O que mudou no agravo interno e nos embargos de declaração considerando os recentes repetitivos 1.201 e 1.306?

Os repetitivos 1.201 e 1.306 do STJ redefinem o uso do agravo interno e embargos, alertando advogados sobre multa e recurso protelatório, com impacto direto na estratégia recursal.

9/9/2025

1) Introdução

Neste mês de agosto de 2025 o STJ concluiu o julgamento de dois repetitivos que impactam consideravelmente a atuação do advogado, especialmente na área recursal1.

Assim, o profissional deve estar ciente quanto aos riscos necessários para o uso dos recursos, em especial do agravo interno e dos embargos de declaração, em relação ao que foi decidido pelo STJ no julgamento dos dois temas.

Tais decisões impactam diretamente a estratégia recursal e a possibilidade de aplicação de multa no uso do recurso.

Desde logo é importante destacar que não se está a afirmar que houve uma vedação ou sensível restrição ao uso desses recursos. Mas, sem dúvidas, o profissional doravante deve levar em consideração o quanto foi decidido nesses repetitivos, no momento de, no âmbito dos tribunais (seja de 2º grau ou superior) opor declaratórios ou interpor agravo interno2.

Este o tema do presente breve artigo: analisar o que mudou, em especial o que não deve mais ser feito pelo advogado – inserindo-se, aqui, condutas que são muito usuais na advocacia contenciosa.

Vejamos, separadamente, os Temas.

2) Tema 1.201/STJ - multa no agravo interno

A Corte Especial do STJ firmou entendimento no sentido de que a multa prevista no art. 1.021, § 4º, do CPC é cabível quando o agravo interno é interposto contra decisão monocrática fundada em precedente qualificado (ou seja, tese firmada em repetitivo ou outro precedente vinculante, como IRDR). Além disso, cabe a multa mesmo que o intuito seja apenas esgotar as vias ordinárias para viabilizar recurso especial ou extraordinário.

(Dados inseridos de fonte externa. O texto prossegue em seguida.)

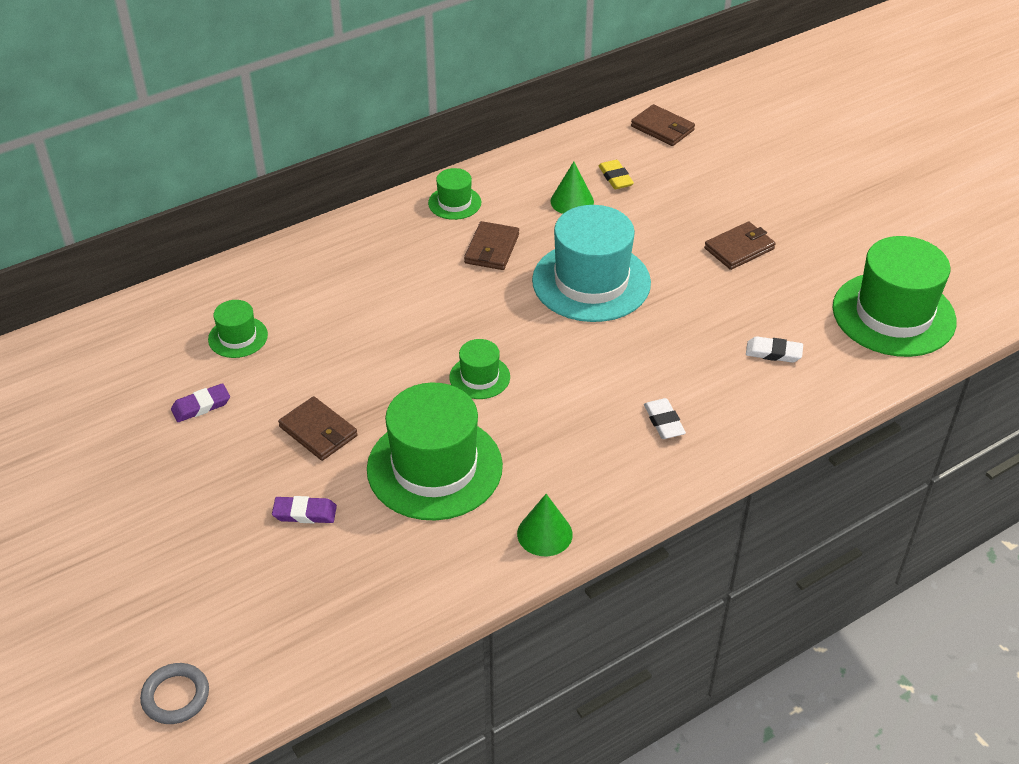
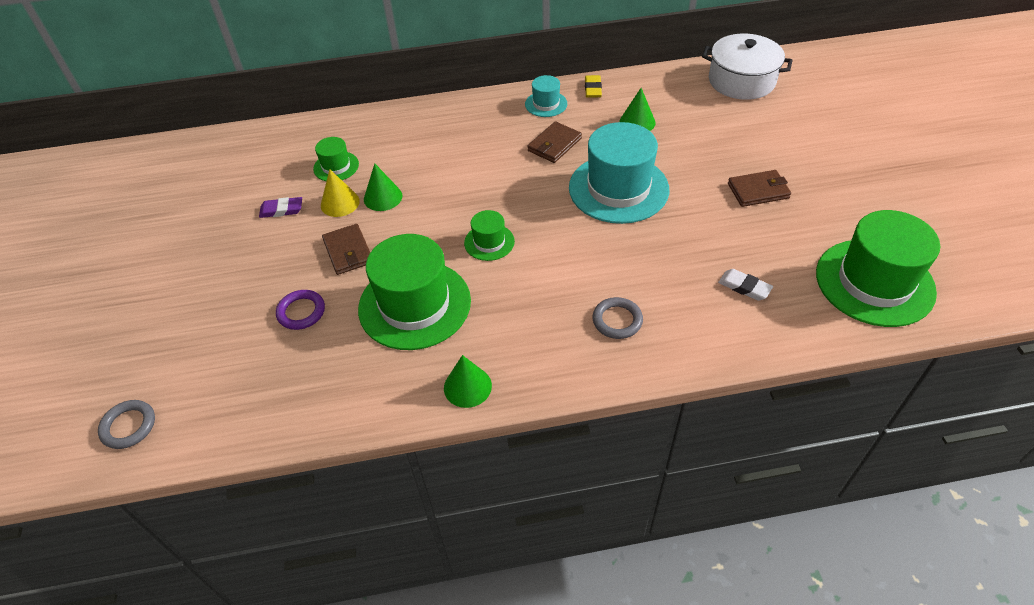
camera: 25 degrees right, 5 degrees up
purple eraser [272,496,337,523] -> purple ring [276,290,325,330]
green hat [428,168,481,220] -> turquoise hat [525,75,567,117]
yellow eraser [599,160,634,189] -> yellow eraser moved to [585,75,602,98]
brown wallet [631,104,695,146] -> white pot [702,34,793,100]
white eraser [644,398,686,439] -> grey ring [593,297,643,339]
none -> yellow cone [321,169,360,217]
none -> green cone [364,163,402,211]

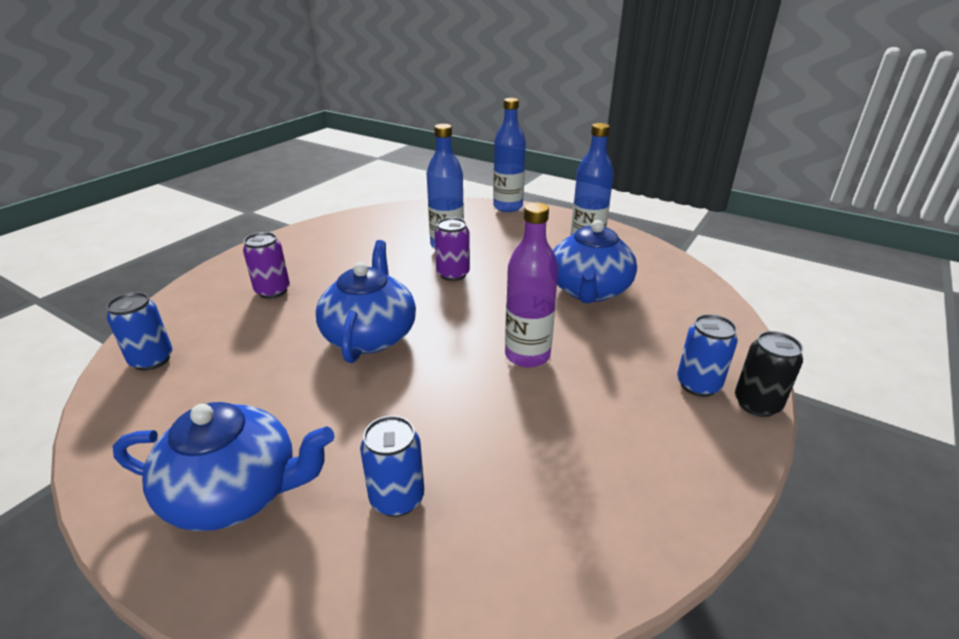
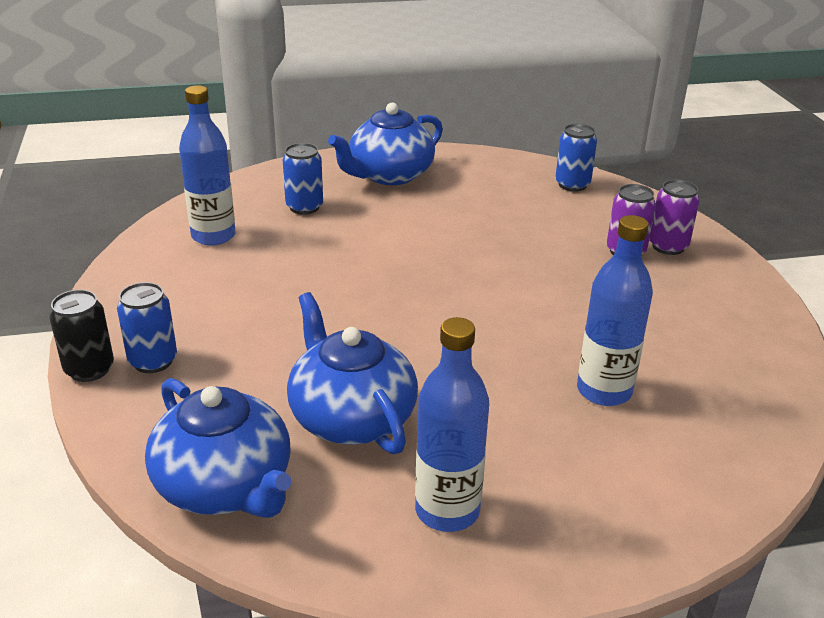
camera: 135 degrees right, 0 degrees up
blue teapot [316,240,416,363] -> blue teapot moved to [145,378,291,518]
purple can [435,217,470,281] -> purple can moved to [650,180,700,255]
blue bottle [493,98,526,212] -> blue bottle moved to [179,85,236,246]
purple bottle [505,202,558,368] -> none

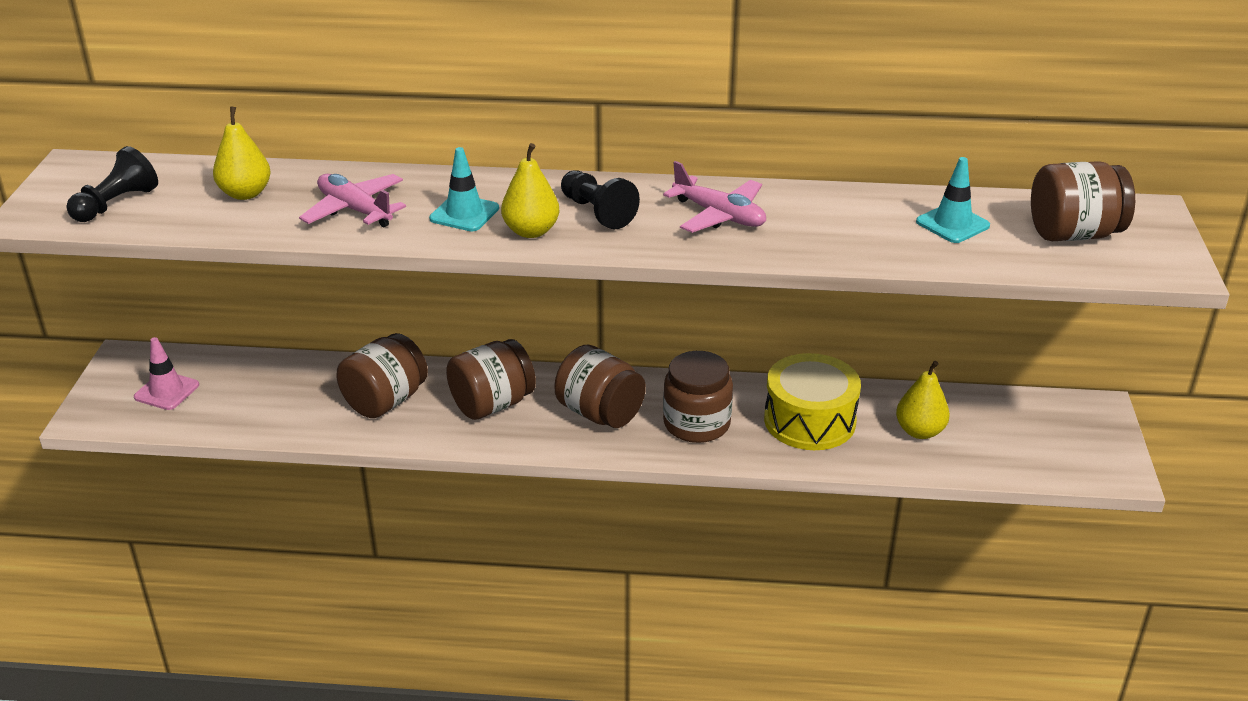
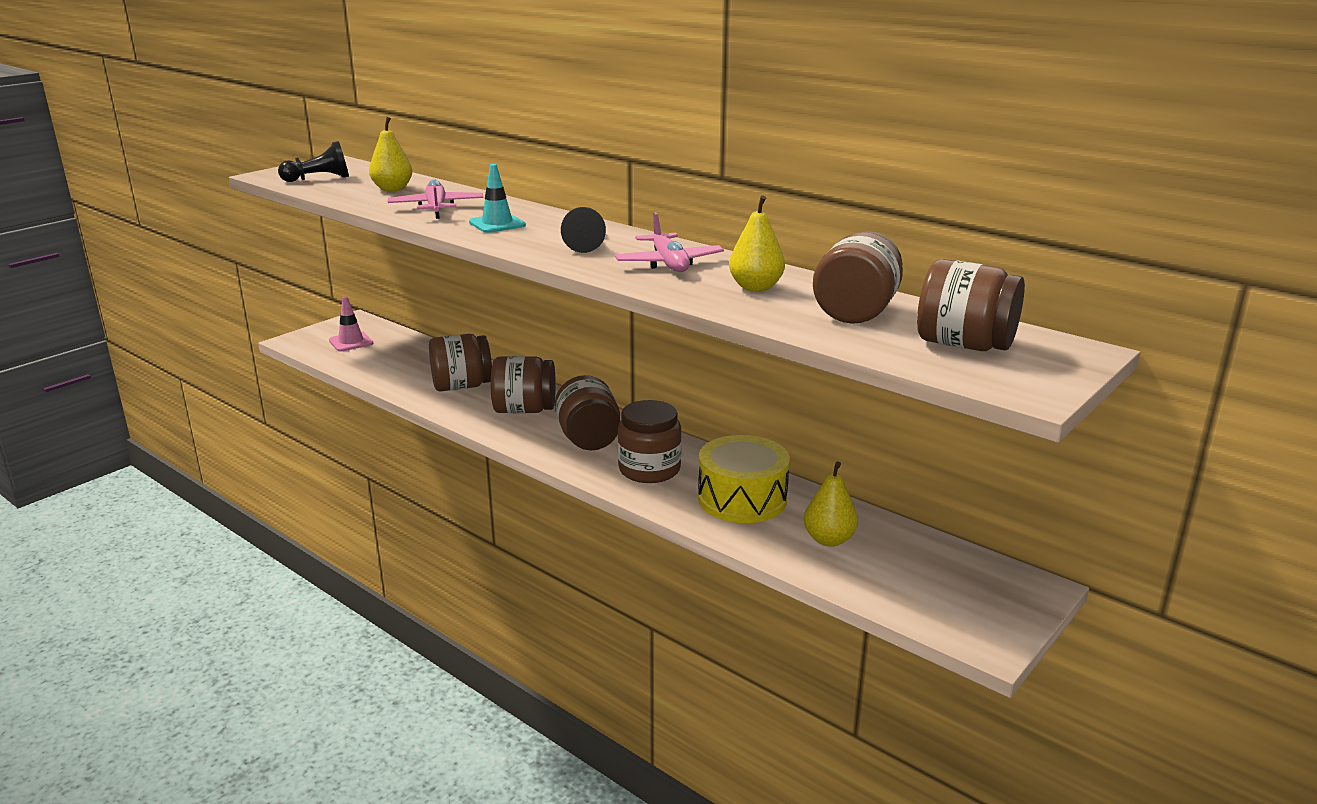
camera: 35 degrees right, 10 degrees down
yellow pear [501,143,559,238] -> yellow pear moved to [729,195,785,292]
turquoise traffic cone [916,157,990,243] -> brown jar [813,231,903,324]

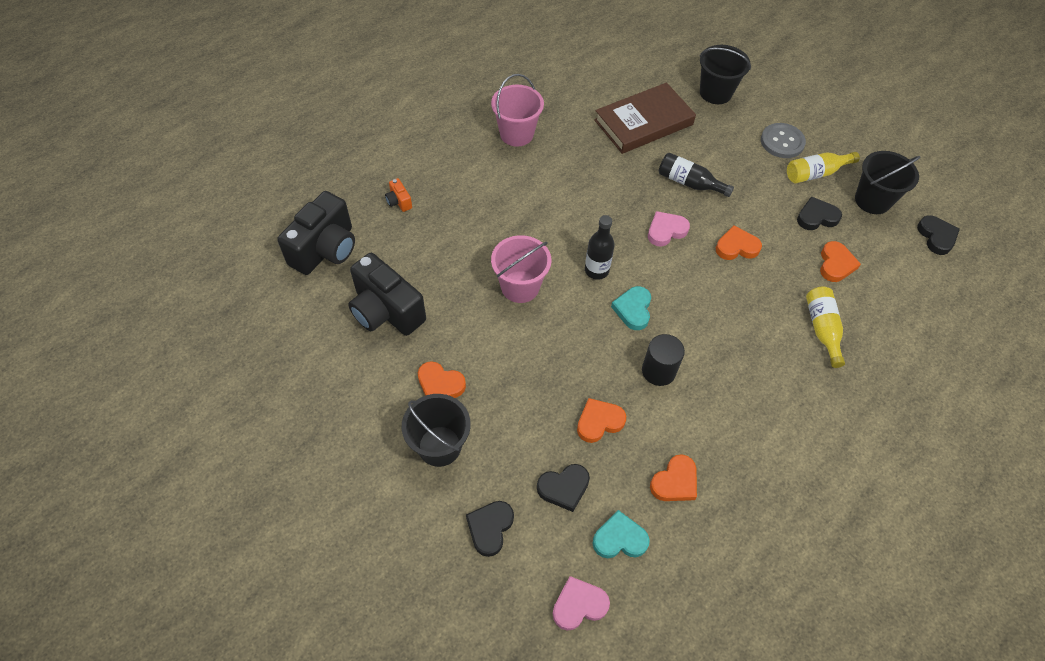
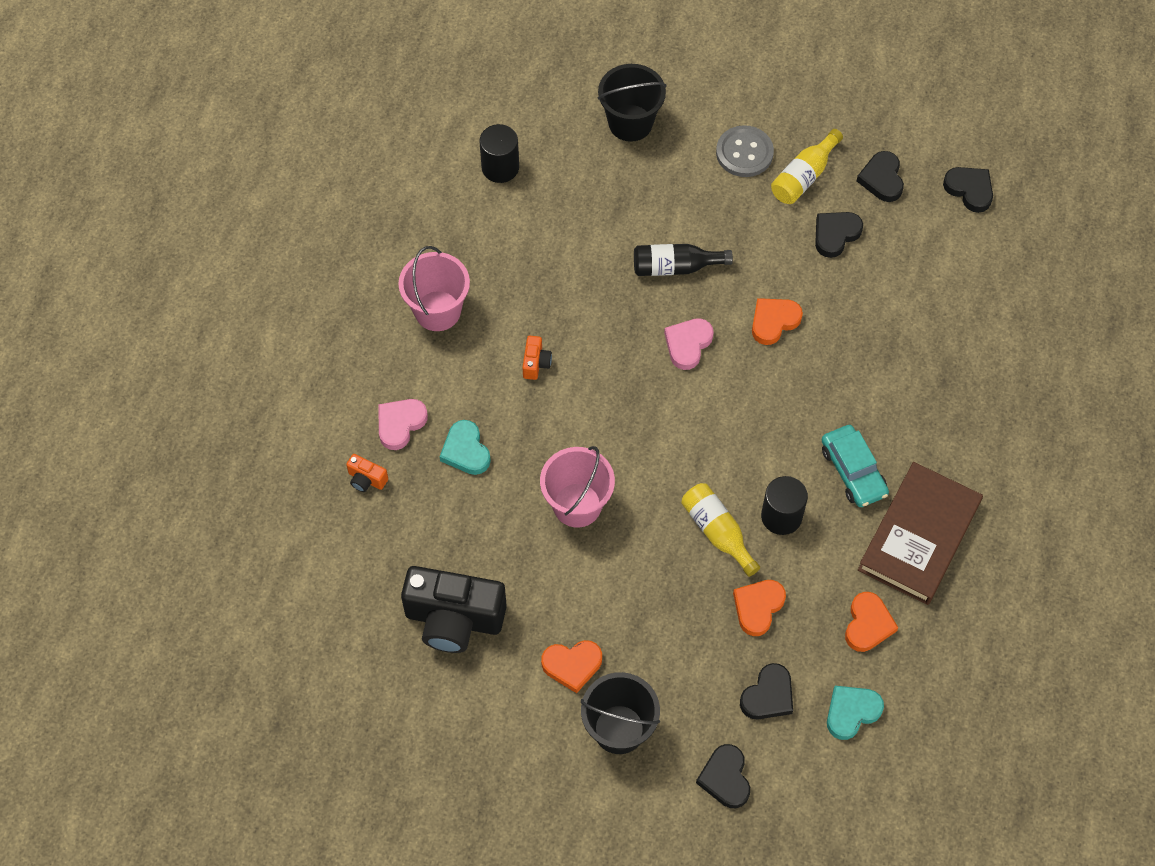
camera: 30 degrees left, 5 degrees up
black camera [277,191,355,275] -> none
pink heart [552,576,610,631] -> pink heart moved to [379,399,428,450]
black bottle [585,215,615,280] -> none
brown book [594,83,696,154] -> brown book moved to [858,462,983,605]
turquoise heart [611,286,651,330] -> turquoise heart moved to [440,420,491,475]
yellow bottle [806,287,845,368] -> yellow bottle moved to [681,483,760,577]
orange heart [820,241,861,282] -> none
black bucket [855,151,920,214] -> black heart [857,151,904,202]
none -> black cylinder [480,124,519,183]
none -> orange camera [522,336,552,380]
none -> turquoise car [822,425,889,507]

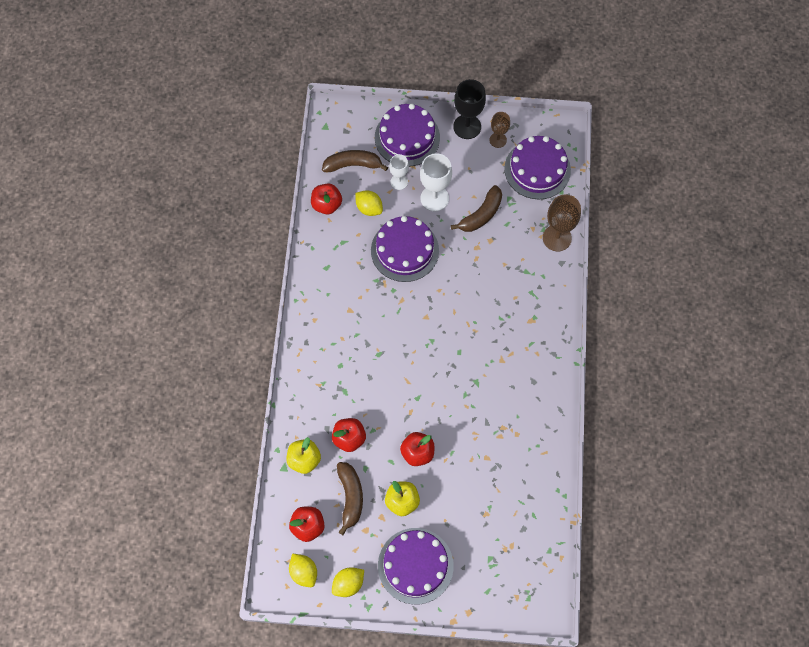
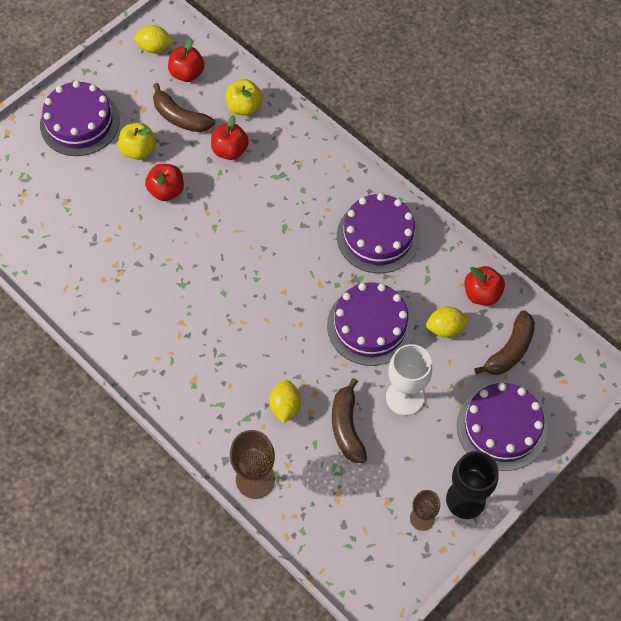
camera: 130 degrees right, 5 degrees down
yellow lemon [332,567,364,597] -> yellow lemon moved to [269,380,301,423]
white goblet [389,154,409,190] -> none
purple cake [504,136,571,199] -> purple cake moved to [337,193,420,273]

Conforme delimitado nesse repetitivo, a exceção à aplicação da multa ocorre apenas quando:

Assim, a interposição de agravo interno apenas reproduzindo os argumentos do recurso anterior terá alta probabilidade de acarretar a incidência da multa. Trata-se, como apontando no tópico anterior, algo muito usual no cotidiano forente.

Portanto, a partir de agora, o advogado deve, ao atacar a decisão monocrática, atentar-se para os pontos acima expostos, inclusive se referindo ao repetitivo 1.201/STJ e destacar não ser a hipótese de aplicação da multa.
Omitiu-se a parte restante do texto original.